We also periodically enter into pay-variable, receive-fixed interest rate swaps to manage interest rate risk associated with our
fixed-rate financing obligations. We account for our interest rate swaps as fair value hedges of a portion of our fixed-rate
financing obligations, and accordingly record gains and losses from changes in the fair value of these swaps in interest expense,
along with the offsetting gains and losses on the fair value adjustment of the hedged portion of our fixed-rate financing
obligations. We also record in interest expense the net amount paid or received under the swap for the period and the amortization
of gain or loss from the early termination of interest rate swaps. There were no interest rate swaps outstanding for the years
ended December 31, 2013 and 2012. For a discussion of the impacts of our hedging activities on our results, see "Note 8:
Derivative Financial Instruments".
Fair Values—The accounting standard for fair value measurements provides a framework for measuring fair value and requires
expanded disclosures regarding fair value measurements. Fair value is defined as the price that would be received for an asset
or the exit price that would be paid to transfer a liability in the principal or most advantageous market in an orderly transaction
between market participants on the measurement date. This accounting standard established a fair value hierarchy, which
requires an entity to maximize the use of observable inputs, where available. The following summarizes the three levels of
inputs required:
Level 1: Quoted prices in active markets for identical assets or liabilities.
Level 2: Observable inputs, other than Level 1 prices, such as quoted prices for similar assets or liabilities; quoted prices
in markets that are not active; or other inputs that are observable or that we corroborate with observable market
data for substantially the full term of the related assets or liabilities.
Level 3: Unobservable inputs supported by little or no market activity that are significant to the fair value of the assets or
liabilities.
Assets and liabilities measured at fair value on a recurring basis consisted of marketable securities held in trust, short-term
investments and foreign currency forward contracts as of December 31, 2013 and 2012. Fair value information for those assets
and liabilities, including their classification in the fair value hierarchy, is included in "Note 13: Pension and Other Employee
Benefits" (for marketable securities held in trust), "Note 1: Summary of Significant Accounting Policies" (for short-term
investments), and "Note 8: Derivative Financial Instruments" (for foreign currency forward contracts). We did not have any
significant nonfinancial assets or nonfinancial liabilities that would be recognized or disclosed at fair value on a recurring
basis as of December 31, 2013 and 2012. We did not have any material amounts of Level 3 assets or liabilities at December 31,
2013 and 2012.
^^^^
Problem set -
(A) Print the section of the accounting passage that begins at the words "Level 2: Observable" and stops after "related assets or liabilities.".
(B) Say whether each statement agrees with the accounting passage. Answer yes or no and quote the deciding words: (i) No interest rate swaps were outstanding for the years ended December 31, 2013 and 2012. (ii) Level 1 inputs are unobservable inputs supported by little or no market activity. (iii) Fair value information for short-term investments is included in "Note 8: Derivative Financial Instruments".

Data under study -
^^^^
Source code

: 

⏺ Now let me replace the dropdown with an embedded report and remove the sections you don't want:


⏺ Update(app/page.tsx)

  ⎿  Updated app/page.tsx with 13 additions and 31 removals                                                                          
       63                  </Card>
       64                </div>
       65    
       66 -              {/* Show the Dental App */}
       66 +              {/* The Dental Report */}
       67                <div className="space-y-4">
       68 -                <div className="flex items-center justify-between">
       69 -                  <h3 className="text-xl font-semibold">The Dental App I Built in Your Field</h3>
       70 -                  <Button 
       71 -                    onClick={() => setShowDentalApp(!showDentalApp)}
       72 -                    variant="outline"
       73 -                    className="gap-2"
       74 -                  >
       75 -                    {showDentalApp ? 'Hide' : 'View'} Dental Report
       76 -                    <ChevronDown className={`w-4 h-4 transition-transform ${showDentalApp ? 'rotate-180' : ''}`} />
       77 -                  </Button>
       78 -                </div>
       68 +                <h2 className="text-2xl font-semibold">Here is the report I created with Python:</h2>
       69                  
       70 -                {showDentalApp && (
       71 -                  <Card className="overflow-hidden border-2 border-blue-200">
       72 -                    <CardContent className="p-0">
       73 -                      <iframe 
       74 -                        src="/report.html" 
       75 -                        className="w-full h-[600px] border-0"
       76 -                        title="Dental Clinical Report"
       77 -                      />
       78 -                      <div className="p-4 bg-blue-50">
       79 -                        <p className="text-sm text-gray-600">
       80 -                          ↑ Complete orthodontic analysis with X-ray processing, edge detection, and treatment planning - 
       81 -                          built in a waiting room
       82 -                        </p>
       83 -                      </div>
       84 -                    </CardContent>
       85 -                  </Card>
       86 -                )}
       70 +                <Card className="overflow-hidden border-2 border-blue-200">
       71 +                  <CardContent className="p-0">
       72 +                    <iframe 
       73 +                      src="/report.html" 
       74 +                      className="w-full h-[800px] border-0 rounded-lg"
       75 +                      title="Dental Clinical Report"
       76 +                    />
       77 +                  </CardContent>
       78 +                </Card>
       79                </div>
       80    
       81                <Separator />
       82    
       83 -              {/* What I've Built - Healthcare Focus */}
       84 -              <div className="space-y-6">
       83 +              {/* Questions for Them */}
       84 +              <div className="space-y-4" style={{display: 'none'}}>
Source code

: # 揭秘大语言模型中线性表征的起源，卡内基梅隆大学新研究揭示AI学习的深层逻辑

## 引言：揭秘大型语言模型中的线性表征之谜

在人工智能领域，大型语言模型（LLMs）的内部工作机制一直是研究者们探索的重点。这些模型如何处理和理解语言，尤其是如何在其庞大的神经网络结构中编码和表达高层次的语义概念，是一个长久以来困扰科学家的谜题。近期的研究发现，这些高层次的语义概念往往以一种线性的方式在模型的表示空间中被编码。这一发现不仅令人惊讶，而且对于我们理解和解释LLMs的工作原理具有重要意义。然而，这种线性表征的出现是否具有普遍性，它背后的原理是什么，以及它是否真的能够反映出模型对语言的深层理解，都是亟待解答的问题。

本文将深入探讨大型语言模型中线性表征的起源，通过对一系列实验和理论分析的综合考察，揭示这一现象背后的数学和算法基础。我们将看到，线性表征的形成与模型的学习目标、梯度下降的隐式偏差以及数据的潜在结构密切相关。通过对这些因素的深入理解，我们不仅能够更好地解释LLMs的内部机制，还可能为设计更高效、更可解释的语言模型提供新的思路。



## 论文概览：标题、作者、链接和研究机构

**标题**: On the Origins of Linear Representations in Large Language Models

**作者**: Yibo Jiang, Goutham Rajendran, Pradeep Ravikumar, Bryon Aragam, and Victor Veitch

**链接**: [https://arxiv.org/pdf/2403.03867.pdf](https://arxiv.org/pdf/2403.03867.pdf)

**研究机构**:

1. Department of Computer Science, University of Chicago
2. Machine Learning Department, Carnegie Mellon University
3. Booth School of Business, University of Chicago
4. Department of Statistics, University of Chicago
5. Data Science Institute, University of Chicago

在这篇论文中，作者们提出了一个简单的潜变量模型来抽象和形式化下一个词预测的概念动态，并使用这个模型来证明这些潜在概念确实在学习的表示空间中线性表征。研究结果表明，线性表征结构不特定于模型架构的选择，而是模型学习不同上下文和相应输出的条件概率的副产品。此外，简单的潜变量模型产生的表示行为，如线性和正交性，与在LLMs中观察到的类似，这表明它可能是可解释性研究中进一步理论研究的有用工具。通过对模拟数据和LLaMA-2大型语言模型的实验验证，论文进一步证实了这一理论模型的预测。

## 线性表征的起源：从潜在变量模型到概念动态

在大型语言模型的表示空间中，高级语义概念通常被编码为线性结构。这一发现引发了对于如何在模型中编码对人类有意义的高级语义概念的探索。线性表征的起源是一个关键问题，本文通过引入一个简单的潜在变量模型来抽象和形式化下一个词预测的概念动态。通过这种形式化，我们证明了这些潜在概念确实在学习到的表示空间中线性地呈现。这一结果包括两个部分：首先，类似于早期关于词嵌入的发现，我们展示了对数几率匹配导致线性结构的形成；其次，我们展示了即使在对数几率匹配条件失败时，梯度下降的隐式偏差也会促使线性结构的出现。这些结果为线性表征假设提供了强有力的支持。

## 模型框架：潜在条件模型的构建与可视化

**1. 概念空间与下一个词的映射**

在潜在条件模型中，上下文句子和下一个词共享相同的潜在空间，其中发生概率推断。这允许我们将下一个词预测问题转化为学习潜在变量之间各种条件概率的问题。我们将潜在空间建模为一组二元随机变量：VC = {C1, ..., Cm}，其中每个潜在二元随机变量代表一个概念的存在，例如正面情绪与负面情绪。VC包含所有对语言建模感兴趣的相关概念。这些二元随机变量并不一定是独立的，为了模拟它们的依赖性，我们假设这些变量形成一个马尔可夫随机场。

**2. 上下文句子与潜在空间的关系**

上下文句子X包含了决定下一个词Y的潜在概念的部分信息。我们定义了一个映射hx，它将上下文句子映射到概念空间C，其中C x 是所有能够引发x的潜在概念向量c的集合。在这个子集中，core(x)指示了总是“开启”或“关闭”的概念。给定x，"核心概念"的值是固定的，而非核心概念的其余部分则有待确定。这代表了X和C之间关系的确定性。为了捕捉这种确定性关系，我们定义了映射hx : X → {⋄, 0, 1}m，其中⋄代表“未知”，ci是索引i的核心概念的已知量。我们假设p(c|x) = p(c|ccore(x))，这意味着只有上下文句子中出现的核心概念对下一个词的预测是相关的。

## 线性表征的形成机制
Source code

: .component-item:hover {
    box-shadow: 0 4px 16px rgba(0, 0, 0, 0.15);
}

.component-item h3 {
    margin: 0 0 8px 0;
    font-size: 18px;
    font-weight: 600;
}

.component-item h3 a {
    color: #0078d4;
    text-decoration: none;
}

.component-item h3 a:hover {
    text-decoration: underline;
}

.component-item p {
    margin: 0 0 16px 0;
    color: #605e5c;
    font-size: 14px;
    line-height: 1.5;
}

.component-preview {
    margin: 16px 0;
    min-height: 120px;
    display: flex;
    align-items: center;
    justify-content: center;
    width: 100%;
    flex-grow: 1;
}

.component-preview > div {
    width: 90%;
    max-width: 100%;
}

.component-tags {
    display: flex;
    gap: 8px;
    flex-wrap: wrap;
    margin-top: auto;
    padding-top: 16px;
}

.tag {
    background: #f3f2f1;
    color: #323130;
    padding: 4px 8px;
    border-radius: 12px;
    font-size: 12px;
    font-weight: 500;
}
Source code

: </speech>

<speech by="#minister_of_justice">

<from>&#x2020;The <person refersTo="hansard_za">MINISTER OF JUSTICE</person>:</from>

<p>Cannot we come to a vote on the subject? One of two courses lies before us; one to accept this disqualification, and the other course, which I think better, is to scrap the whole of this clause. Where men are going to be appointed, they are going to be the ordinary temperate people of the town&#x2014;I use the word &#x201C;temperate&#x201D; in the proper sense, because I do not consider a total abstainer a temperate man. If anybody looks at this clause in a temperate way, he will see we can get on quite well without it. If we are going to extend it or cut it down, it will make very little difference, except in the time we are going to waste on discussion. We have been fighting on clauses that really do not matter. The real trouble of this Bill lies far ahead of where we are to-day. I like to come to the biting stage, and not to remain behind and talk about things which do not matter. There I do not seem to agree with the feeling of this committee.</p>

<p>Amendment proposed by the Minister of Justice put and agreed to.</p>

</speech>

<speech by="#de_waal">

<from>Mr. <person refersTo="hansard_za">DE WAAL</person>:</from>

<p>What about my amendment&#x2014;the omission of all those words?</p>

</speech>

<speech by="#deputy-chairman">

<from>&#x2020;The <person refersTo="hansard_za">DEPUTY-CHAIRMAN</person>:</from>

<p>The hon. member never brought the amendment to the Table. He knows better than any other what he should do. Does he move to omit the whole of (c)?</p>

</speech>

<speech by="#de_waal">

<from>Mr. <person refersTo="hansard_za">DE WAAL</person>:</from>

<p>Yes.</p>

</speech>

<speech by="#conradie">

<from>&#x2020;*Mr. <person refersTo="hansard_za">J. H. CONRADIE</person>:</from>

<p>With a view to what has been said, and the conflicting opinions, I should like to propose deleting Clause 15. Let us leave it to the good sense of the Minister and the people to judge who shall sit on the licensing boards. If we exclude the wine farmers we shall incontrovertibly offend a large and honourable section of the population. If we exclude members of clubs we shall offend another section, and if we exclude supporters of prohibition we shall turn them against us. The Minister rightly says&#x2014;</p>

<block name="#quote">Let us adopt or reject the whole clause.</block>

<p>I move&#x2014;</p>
^^^^
Expected outputs -
(A)
Level 2: Observable inputs, other than Level 1 prices, such as quoted prices for similar assets or liabilities; quoted prices
in markets that are not active; or other inputs that are observable or that we corroborate with observable market
data for substantially the full term of the related assets or liabilities.

(B)
(i) Yes: "There were no interest rate swaps outstanding for the years ended December 31, 2013 and 2012."
(ii) No: "Level 1: Quoted prices in active markets for identical assets or liabilities."
(iii) No: "Note 1: Summary of Significant Accounting Policies" (for short-term investments)